Supplied text:

# Club/Combine cheating ?



## M Kurps (Mar 19, 2009)

Has anyone ever caught or heard of a club/combine being caught for cheating ? Also what happened to that club/combine as if they did it once whose to say that didn't or wouldn't do it again ?
Kurps


----------



## orock (Mar 28, 2011)

No I haven't but I'm new to the Pigeon racing.


----------



## Matt Bell (May 5, 2010)

Not a club/combine cheating but we did have a member get caught cheating. He was banned for life. Pretty dumb too, all he did was take an old countermark and clock it as if it were a bird he raced. 'Won' the race by 2 hours or so, red flags so we check inside countermark number, and what do ya know it was from 2 races ago. Couldn't believe he was that stupid.


----------



## SmithFamilyLoft (Nov 22, 2004)

M Kurps said:


> Has anyone ever caught or heard of a club/combine being caught for cheating ? Also what happened to that club/combine as if they did it once whose to say that didn't or wouldn't do it again ?
> Kurps


 Once upon a time there was a guy who cheated....he was taken out behind the club house where he was horse whipped and then he was hung by the neck did dead. Since then I am told there has never been another cheater in these here parts. Course now days, not sure you could hang the guy anymore, since it is frowned upon by folks who just don't understand pigeon racing. They mumble about being "extreme" and other such stuff, but for the most part, we pay them no mind.


----------



## g-pigeon (Aug 24, 2010)

LOL That would be a deterrent


----------



## JRNY (Nov 17, 2009)

The problem: Please state the penalty that the member caught cheating received, according to the pigeon racing thread. The rows have nothing to do with the pigeon racing thread.

Source data:
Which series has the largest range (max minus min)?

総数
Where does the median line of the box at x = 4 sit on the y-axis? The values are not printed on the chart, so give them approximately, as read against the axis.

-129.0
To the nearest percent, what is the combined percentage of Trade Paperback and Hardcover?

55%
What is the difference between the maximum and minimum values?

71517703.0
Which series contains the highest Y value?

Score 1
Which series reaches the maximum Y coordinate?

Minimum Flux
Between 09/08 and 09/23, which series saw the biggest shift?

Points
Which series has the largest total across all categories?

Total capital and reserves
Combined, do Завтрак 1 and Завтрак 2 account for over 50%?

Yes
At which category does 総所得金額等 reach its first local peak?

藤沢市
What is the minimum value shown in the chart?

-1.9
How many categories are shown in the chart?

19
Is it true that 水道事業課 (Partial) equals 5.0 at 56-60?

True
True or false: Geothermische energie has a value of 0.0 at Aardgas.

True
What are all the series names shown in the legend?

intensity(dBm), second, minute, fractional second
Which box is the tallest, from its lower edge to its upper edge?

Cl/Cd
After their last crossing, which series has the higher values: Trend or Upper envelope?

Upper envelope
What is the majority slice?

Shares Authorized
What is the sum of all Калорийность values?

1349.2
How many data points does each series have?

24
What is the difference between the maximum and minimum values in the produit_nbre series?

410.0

Reply: He was banned for life.